JOB 1: Rewrite the listing from its first line through the line containing "## 3C: Registering", replacing "widget" with "panel" and leaving everything else unchanged.

Open judychu opened 3 years ago

judychu commented 3 years ago

First of all I'm using the lunr-languages plugin thus the behavior might be different. All documents, index and search terms used are Traditional Chinese.

I have successfully created a index with expected token, and there are two documents' field contain the same token, search result only present A document but not B. Here are the example:

Part of the Index

"version": "2.3.9",
      "fields": [
        "name"
      ],
      "fieldVectors": [
        [ // Assume only 2 documents added. 
          "name/roasted-chicken",
          [
            3,
            12.04,
            4,
            12.04,
            5,
            12.04,
            6,
            12.04
          ]
        ],
        [
          "name/lemon-salt-chicken",
          [
            11,
            10.923,
            12,
            10.923,
            13,
            10.923,
            14,
            10.923,
            15,
            10.923
          ]
        ]
      ],
      "invertedIndex": [
        [ // Some token is trimmed here
          "烤雞",
          {
            "_index": 4,
            "name": {
              "roasted-chicken": {
                "position": [
                  [
                    2,
                    2
                  ]
                ]
              }
            }
          }
        ],
        [
          "雞",
          {
            "_index": 14,
            "name": {
              "lemon-salt-chicken": {
                "position": [
                  [
                    5,
                    1
                  ]
                ]
              }
            }
          }
        ],
      ],
      "pipeline": [
        "stemmer"
      ]
    }

A document (roasted-chicken) and B document (lemon-salt-chicken) Name field contain chinese term "雞" (which means Chicken in English), however only B document return as a result:

ref: "lemon-salt-chicken"
score: 10.923
matchData: { 雞:{name:{"position": [ [5,1]}}|

And my reference code in Gatsby gatsby-node.js

const index = lunr(function () {
this.use(lunr.zh);

this.ref(`slug`);
this.field(`name`, { boost: 10 });
this.metadataWhitelist = ["position"];
for (const doc of documents) {
    this.add(doc);
}
});

search.js

const index = Index.load(data.RecipeIndex);
let rawsearch = index.search(q);

I know its quite difficult to troubleshoot for non-Latin language, but my only questions are:

  1. What's the number under fieldVectors in Index means? Is that something related to relevance?
  2. Any hints to find out why the A document is not returned? I guess its related to low score but don't know how to figure it now.

Any response would be very appreciated! Thanks!

WORKING DATA:
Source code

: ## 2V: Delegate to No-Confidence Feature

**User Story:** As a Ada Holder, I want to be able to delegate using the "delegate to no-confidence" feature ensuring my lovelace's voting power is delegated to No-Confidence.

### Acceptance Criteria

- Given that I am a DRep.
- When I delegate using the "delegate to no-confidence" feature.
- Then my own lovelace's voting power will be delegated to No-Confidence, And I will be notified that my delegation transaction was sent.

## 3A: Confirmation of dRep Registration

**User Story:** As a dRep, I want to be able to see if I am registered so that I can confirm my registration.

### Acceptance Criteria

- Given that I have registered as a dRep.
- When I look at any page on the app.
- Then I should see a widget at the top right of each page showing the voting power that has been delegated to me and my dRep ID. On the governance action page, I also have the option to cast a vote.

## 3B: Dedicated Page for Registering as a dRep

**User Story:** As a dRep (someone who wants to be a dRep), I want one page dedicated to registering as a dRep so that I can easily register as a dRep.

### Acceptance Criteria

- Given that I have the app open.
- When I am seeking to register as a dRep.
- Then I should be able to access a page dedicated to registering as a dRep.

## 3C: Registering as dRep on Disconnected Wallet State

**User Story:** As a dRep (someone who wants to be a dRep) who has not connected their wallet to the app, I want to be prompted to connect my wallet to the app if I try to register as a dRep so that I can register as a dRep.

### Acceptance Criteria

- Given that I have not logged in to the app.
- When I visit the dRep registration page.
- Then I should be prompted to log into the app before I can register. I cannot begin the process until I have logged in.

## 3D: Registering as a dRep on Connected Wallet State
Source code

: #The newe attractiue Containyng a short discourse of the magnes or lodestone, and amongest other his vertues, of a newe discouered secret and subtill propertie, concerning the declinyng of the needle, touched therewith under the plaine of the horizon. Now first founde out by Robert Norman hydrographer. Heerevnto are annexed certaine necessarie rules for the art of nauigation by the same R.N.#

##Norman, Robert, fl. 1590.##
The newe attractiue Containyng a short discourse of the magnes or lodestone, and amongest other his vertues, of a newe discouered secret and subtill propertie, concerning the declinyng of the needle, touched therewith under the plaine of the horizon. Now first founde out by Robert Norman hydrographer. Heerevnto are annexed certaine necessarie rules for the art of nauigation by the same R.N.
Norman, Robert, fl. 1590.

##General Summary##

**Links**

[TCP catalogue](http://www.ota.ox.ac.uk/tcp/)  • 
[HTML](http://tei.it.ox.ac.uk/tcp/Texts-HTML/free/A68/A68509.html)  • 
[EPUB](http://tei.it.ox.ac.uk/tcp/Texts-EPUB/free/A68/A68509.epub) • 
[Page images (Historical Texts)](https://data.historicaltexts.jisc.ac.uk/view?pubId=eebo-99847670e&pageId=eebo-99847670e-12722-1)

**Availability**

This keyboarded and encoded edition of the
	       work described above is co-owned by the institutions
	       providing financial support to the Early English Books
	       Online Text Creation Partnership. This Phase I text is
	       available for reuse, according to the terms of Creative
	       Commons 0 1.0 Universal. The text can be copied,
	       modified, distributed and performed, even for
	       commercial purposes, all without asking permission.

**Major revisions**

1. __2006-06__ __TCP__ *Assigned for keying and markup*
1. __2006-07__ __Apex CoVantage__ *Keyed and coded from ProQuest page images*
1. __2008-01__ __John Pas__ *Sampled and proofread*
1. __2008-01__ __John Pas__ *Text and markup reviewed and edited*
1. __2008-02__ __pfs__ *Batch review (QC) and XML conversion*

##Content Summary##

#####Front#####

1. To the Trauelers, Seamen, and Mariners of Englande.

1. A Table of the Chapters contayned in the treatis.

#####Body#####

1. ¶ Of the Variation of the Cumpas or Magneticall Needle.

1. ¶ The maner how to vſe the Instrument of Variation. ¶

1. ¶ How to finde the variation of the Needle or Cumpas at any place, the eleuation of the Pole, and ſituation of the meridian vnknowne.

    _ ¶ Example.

JOB 2: In the lunr search thread, what score did the "lemon-salt-chicken" result receive?

FINAL ANSWER 1:
Source code

: ## 2V: Delegate to No-Confidence Feature

**User Story:** As a Ada Holder, I want to be able to delegate using the "delegate to no-confidence" feature ensuring my lovelace's voting power is delegated to No-Confidence.

### Acceptance Criteria

- Given that I am a DRep.
- When I delegate using the "delegate to no-confidence" feature.
- Then my own lovelace's voting power will be delegated to No-Confidence, And I will be notified that my delegation transaction was sent.

## 3A: Confirmation of dRep Registration

**User Story:** As a dRep, I want to be able to see if I am registered so that I can confirm my registration.

### Acceptance Criteria

- Given that I have registered as a dRep.
- When I look at any page on the app.
- Then I should see a panel at the top right of each page showing the voting power that has been delegated to me and my dRep ID. On the governance action page, I also have the option to cast a vote.

## 3B: Dedicated Page for Registering as a dRep

**User Story:** As a dRep (someone who wants to be a dRep), I want one page dedicated to registering as a dRep so that I can easily register as a dRep.

### Acceptance Criteria

- Given that I have the app open.
- When I am seeking to register as a dRep.
- Then I should be able to access a page dedicated to registering as a dRep.

## 3C: Registering as dRep on Disconnected Wallet State

FINAL ANSWER 2: 10.923